UNISON pointed out that even on the government’s preferred CPI indicator, ‘inflation has been running at more than the government’s two per cent target for four consecutive months’.

In fact, workers are well aware that Brown’s figure is a fantasy when basic bills such as gas and electricity are going up at least 15 per cent.

UNISON has submitted evidence to the health service pay review body over the last two months to back its claim for a ‘substantial’ pay rise.

The TGWU said that ‘a key issue in the public sector was tackling low pay and pensions and ensuring, through the local government financial settlement, that council workers would have a proper future to look forward to’.

Peter Allenson, TGWU national secretary for public services, added: ‘Two per cent of nothing doesn’t amount to much and barely scratches the surface of the problems of tackling low pay.’

TUC Chief Economist Ian Brinkley said: ‘When considering pay increases for the year we would recommend that employers use the retail price index whether in the private or public sector.

‘The Retail Price Index is the most comprehensive measure of the cost of living and is used as the basis for most wage negotiations in the private sector.

‘This measure should also provide the basis for wage negotiations in the public sector.’

Brown has also stressed in a letter to former CBI boss Adair Turner that the financial assumptions made in his Pensions Commission calculations are wrong.

Brown is opposed to any restoring of the link between pensions and wage increases, preferring a link to government-reckoned inflation.

At present, Brown favours the means-tested Pension Credit but wants that linked to inflation.

He told Turner that he ‘should not assume’ the link between the Pension Credit and earnings ‘will continue beyond 2008’.

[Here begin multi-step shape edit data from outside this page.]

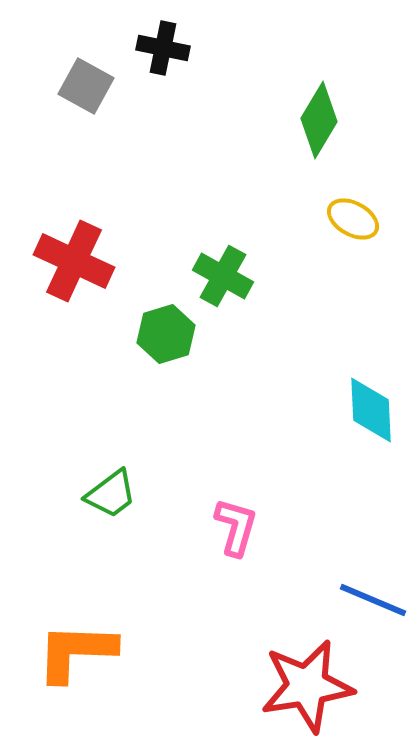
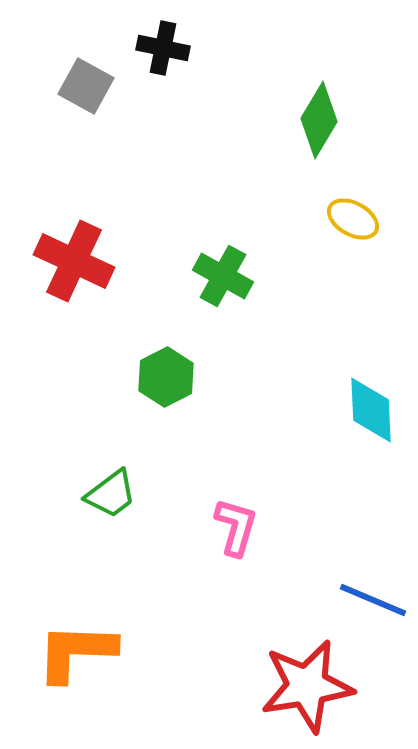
green hexagon: moved 43 px down; rotated 10 degrees counterclockwise
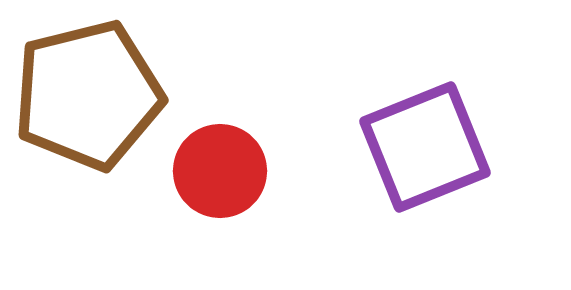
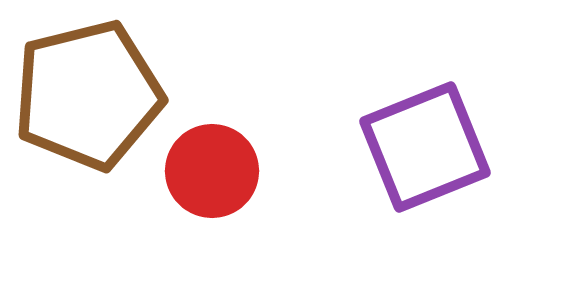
red circle: moved 8 px left
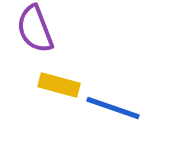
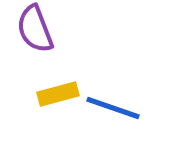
yellow rectangle: moved 1 px left, 9 px down; rotated 30 degrees counterclockwise
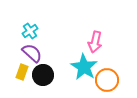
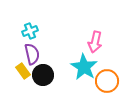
cyan cross: rotated 14 degrees clockwise
purple semicircle: moved 1 px down; rotated 35 degrees clockwise
yellow rectangle: moved 1 px right, 1 px up; rotated 56 degrees counterclockwise
orange circle: moved 1 px down
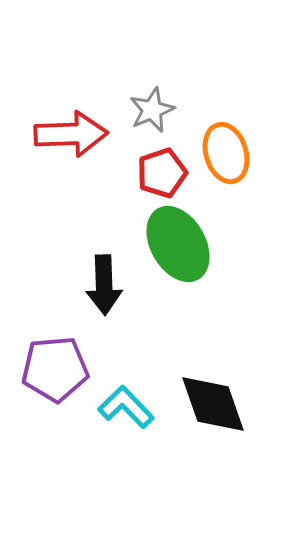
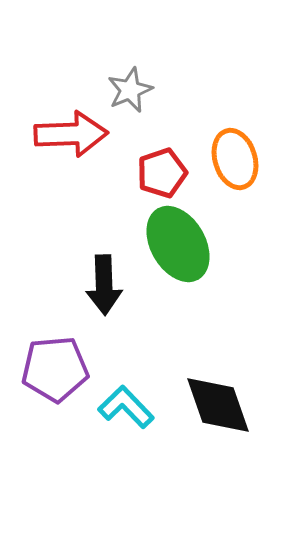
gray star: moved 22 px left, 20 px up
orange ellipse: moved 9 px right, 6 px down
black diamond: moved 5 px right, 1 px down
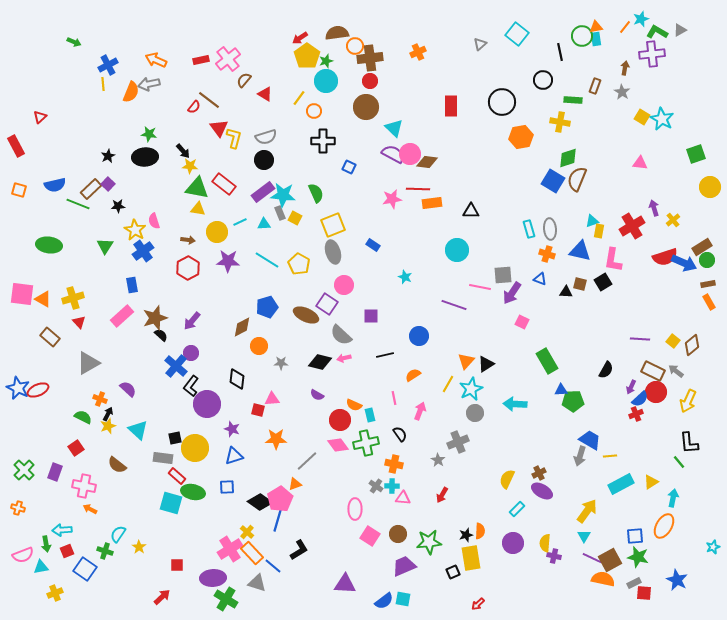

New Work and Pensions Secretary John Hutton has also stressed any long-term settlement on pensions must be ‘affordable’.

Hutton said in a speech to the IPPR think-tank yesterday that ‘the primary responsibility for security in old age has to rest with the individual and their families’.

He added: ‘An active welfare state must provide a floor below which no-one should be allowed to fall but its primary role must be to enable people to provide for themselves, giving everyone the opportunity to build a decent retirement income that meets their needs and expectations.’